Mientras recorría el sur del continente africano con mi esposa, había W un lugar que anhelaba visitar: las cataratas Victoria. Luego de pasar por el desierto del Kalahari, mi emoción crecía al ritmo de los carteles que confirmaban que nos estábamos acercando a las cataratas Victoria. Antes de llegar a las cataratas tuvimos que parar y ver un enorme árbol que medía ¡unos 23 metros (75 pies) de circunferencia en la base! A lo lejos vislumbramos el río Zambeze, que se ensancha a más de un kilómetro y medio [1 milla] antes de caer por las cataratas. El sonido de las cataratas se hacía más y más fuerte cuanto más nos acercábamos. Era obvio que había algo enorme más adelante.
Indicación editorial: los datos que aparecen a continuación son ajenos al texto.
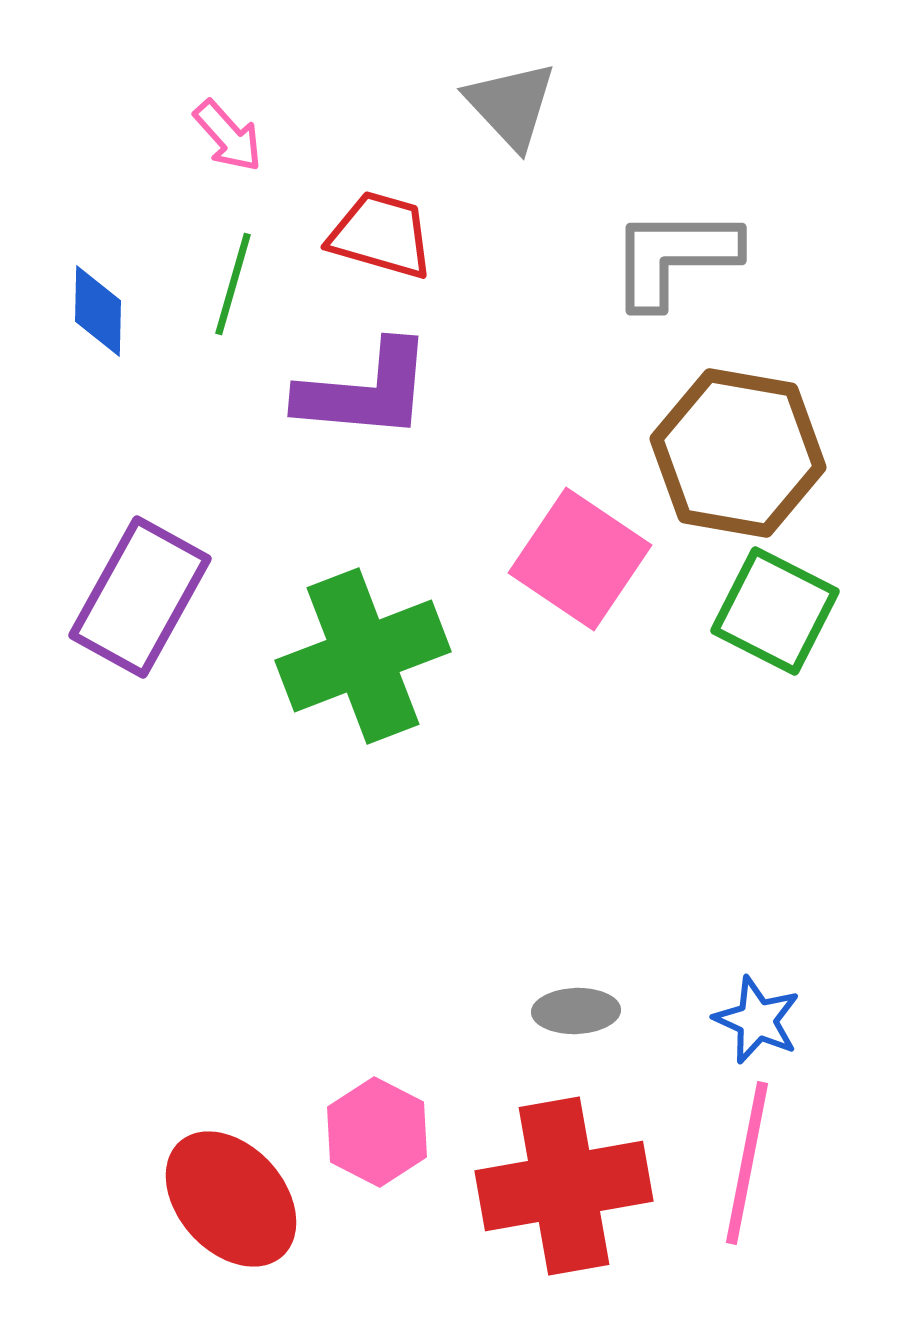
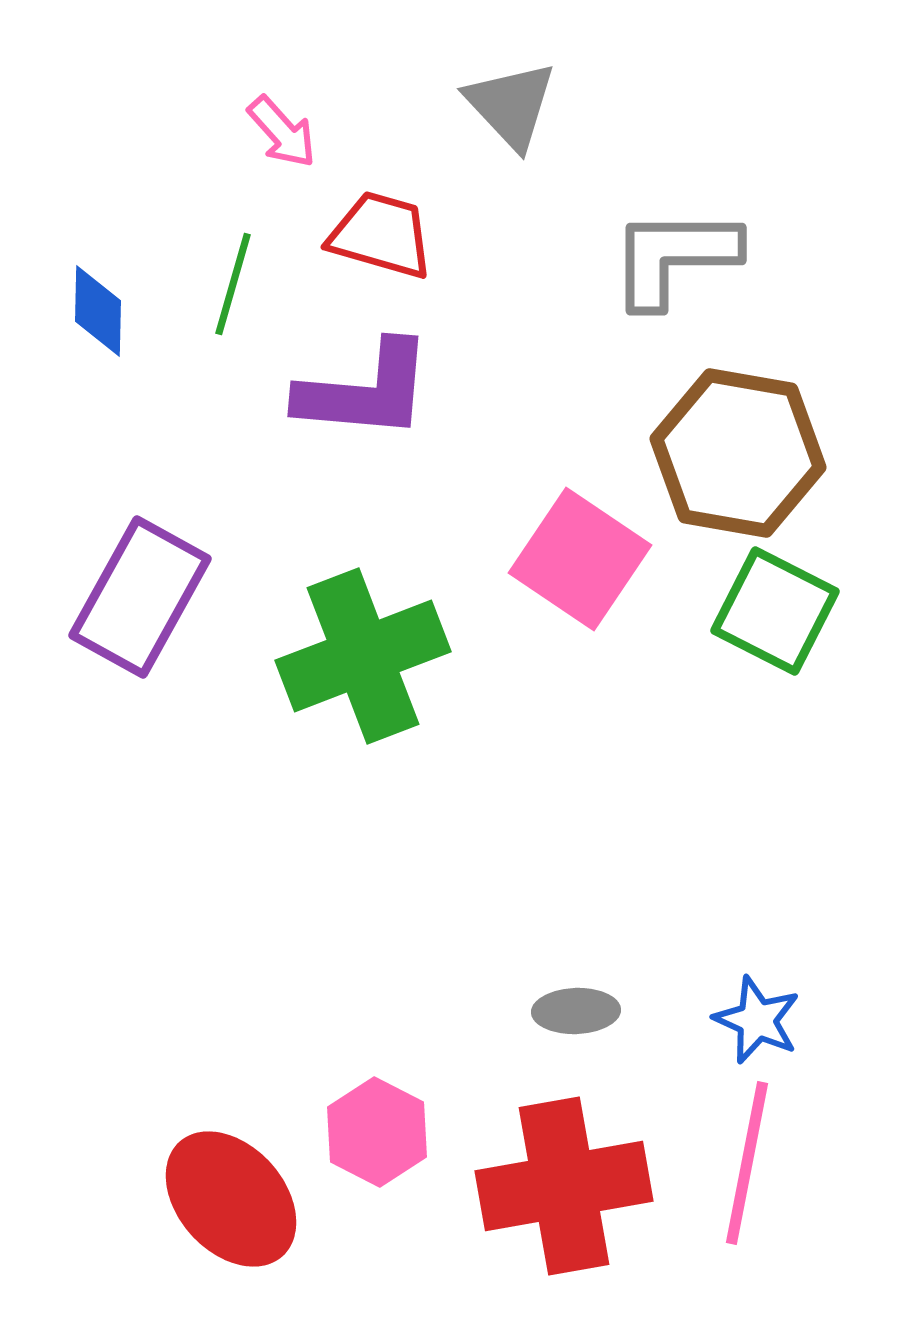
pink arrow: moved 54 px right, 4 px up
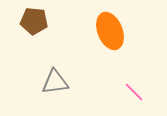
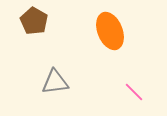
brown pentagon: rotated 24 degrees clockwise
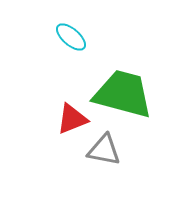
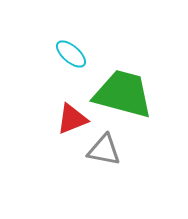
cyan ellipse: moved 17 px down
Cuando llegamos, fue impresionante. En este lugar todo el río cae en un cañón, creando una cortina de un kilómetro y medio [1 milla] de ancho de agua que cae más de cien metros (350 pies). ¡Qué asombroso! Del lado opuesto del cañón hay un largo sendero que permite caminar a todo lo largo de las cataratas. A la mitad, puedes mirar en ambas direcciones y no verás el final de las cataratas; todo lo que verás son cataratas por todas partes. Como puedes imaginar, el sonido de un kilómetro y medio de agua que cae es bastante fuerte.

Lo interesante es que la zona inmediatamente aledaña a las cataratas es una selva espesa, debido a la niebla que hay permanentemente en el aire. Pero cuando te alejas un par de kilómetros de las cataratas, estás nuevamente en el árido desierto. Este lugar increíblemente exuberante me recordó el río de la vida y el árbol de la vida que menciona nuestro versículo de hoy, en Apocalipsis. El cielo es un lugar especial. Estoy entusiasmado por ser un hijo de Dios, porque quiero estar allá algún día. ¿Y tú?